02/03/2022
Deadline extended! Call For Proposals: philoSOPHIA 15th Annual Conference
The 15th annual meeting of philoSOPHIA will run from the afternoon of Thursday June 2nd to the evening of Saturday June 4th 2022, at George Mason University, Fairfax, Virginia.
Virtual Keynote Lectures: Tiffany King (University of Virginia); Catriona Sandilands (York University)
In Person Keynote Speakers: Naisargi Dave (University of Toronto); Andrea Pitts (UNC Charlotte)
“Entangled Ecologies: the Climate of Justice”
We invite proposals for transdisciplinary philosophical work that explores the complex linkages connecting climate change and environmental devastation to the entangled legacies of transatlantic slavery and settler colonialism, the histories and presents of anti-Black racism and violence against Indigenous peoples, and the interwoven patterns of exclusion and inequality structured around gender, sexuality, race, class, embodiment, and trans-species relations. The conference will foreground work that confronts these linkages so as to excavate possibilities for accountability, reparation and response-ability, strange intimacies, transformative justice, and liberation. We hope this event will be an opportunity to think diversely and together about how these entangled histories and their afterlives have manifested in ecologies of resistance and radical care.
In keeping with the aims and commitments of philoSOPHIA, we invite submissions that extend the rich traditions of transformative feminist interventions and sociopolitical engagements, and that connect and create divergent feminist approaches, cultures, genres, and histories. We seek to cultivate discursive alliances with such areas as critical race, q***r, crip, trans*, Indigenous, decolonial, environmental, and critical plant and animal studies. We welcome proposals that reflect on the conference theme in transnational contexts, drawing on non-Western philosophical traditions, or in the context of the Covid-19 global pandemic.
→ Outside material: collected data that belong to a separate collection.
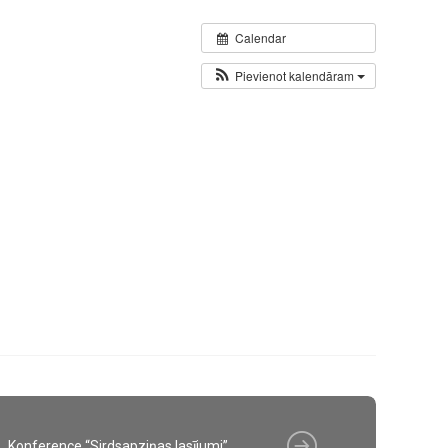
Calendar
Pievienot kalendāram
Konference “Sirdsapziņas lasījumi”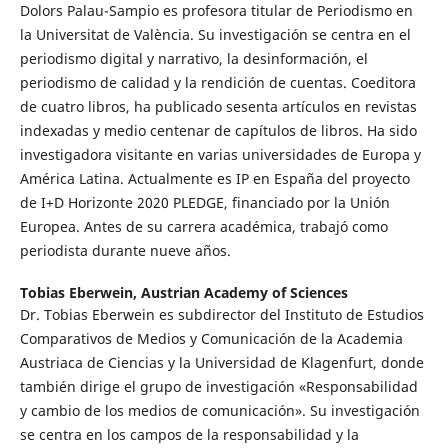
Dolors Palau-Sampio es profesora titular de Periodismo en
la Universitat de València. Su investigación se centra en el
periodismo digital y narrativo, la desinformación, el
periodismo de calidad y la rendición de cuentas. Coeditora
de cuatro libros, ha publicado sesenta artículos en revistas
indexadas y medio centenar de capítulos de libros. Ha sido
investigadora visitante en varias universidades de Europa y
América Latina. Actualmente es IP en España del proyecto
de I+D Horizonte 2020 PLEDGE, financiado por la Unión
Europea. Antes de su carrera académica, trabajó como
periodista durante nueve años.
Tobias Eberwein,
Austrian Academy of Sciences
Dr. Tobias Eberwein es subdirector del Instituto de Estudios
Comparativos de Medios y Comunicación de la Academia
Austriaca de Ciencias y la Universidad de Klagenfurt, donde
también dirige el grupo de investigación «Responsabilidad
y cambio de los medios de comunicación». Su investigación
se centra en los campos de la responsabilidad y la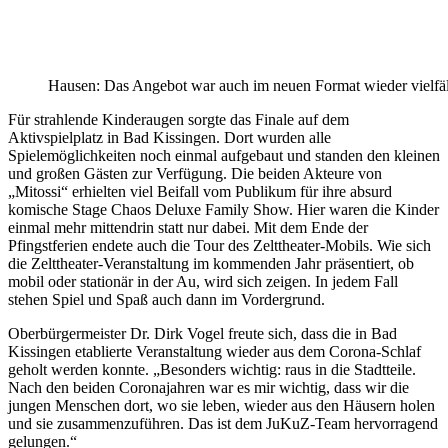
Hausen: Das Angebot war auch im neuen Format wieder vielfälti
Für strahlende Kinderaugen sorgte das Finale auf dem
Aktivspielplatz in Bad Kissingen. Dort wurden alle
Spielemöglichkeiten noch einmal aufgebaut und standen den kleinen
und großen Gästen zur Verfügung. Die beiden Akteure von
„Mitossi“ erhielten viel Beifall vom Publikum für ihre absurd
komische Stage Chaos Deluxe Family Show. Hier waren die Kinder
einmal mehr mittendrin statt nur dabei. Mit dem Ende der
Pfingstferien endete auch die Tour des Zelttheater-Mobils. Wie sich
die Zelttheater-Veranstaltung im kommenden Jahr präsentiert, ob
mobil oder stationär in der Au, wird sich zeigen. In jedem Fall
stehen Spiel und Spaß auch dann im Vordergrund.
Oberbürgermeister Dr. Dirk Vogel freute sich, dass die in Bad
Kissingen etablierte Veranstaltung wieder aus dem Corona-Schlaf
geholt werden konnte. „Besonders wichtig: raus in die Stadtteile.
Nach den beiden Coronajahren war es mir wichtig, dass wir die
jungen Menschen dort, wo sie leben, wieder aus den Häusern holen
und sie zusammenzuführen. Das ist dem JuKuZ-Team hervorragend
gelungen.“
All submissions will be considered though work related to the conference theme will be prioritized.
Location: at present, we plan to hold this conference in person on the George Mason University Fairfax campus. The conference will feature both virtual and in-person keynote speakers, and selected parallel sessions may also be hosted in a virtual format to accommodate those unable to attend in person. Reasonably priced student accommodation on campus will be available for in-person participants.
We welcome proposals for both individual papers and three-person panel sessions.
Guidelines for Submission:
1. Submit one of the following: a) Individual abstracts of 500-700 words; b) Panel proposals (500 words) accompanied by individual abstracts for each paper (500-700 words each), collated into a single submission.
2. Please prepare your submission for anonymous review, with identifying information (name, institutional affiliation, email address, and a brief bio for each proposed participant) appearing only in your submission email.
3. Identify in your submission email whether you plan to attend in person if conditions permit; can only participate virtually; or would prefer to participate virtually.
4. If you are a graduate student or without institutional support for conference participation and would benefit from financial support to attend, please identify yourself as such in your submission email. If funding permits, travel or accommodation costs may be subsidized.
Submit all proposals electronically to: [email protected]
Submissions will be reviewed by the Conference Program Committee.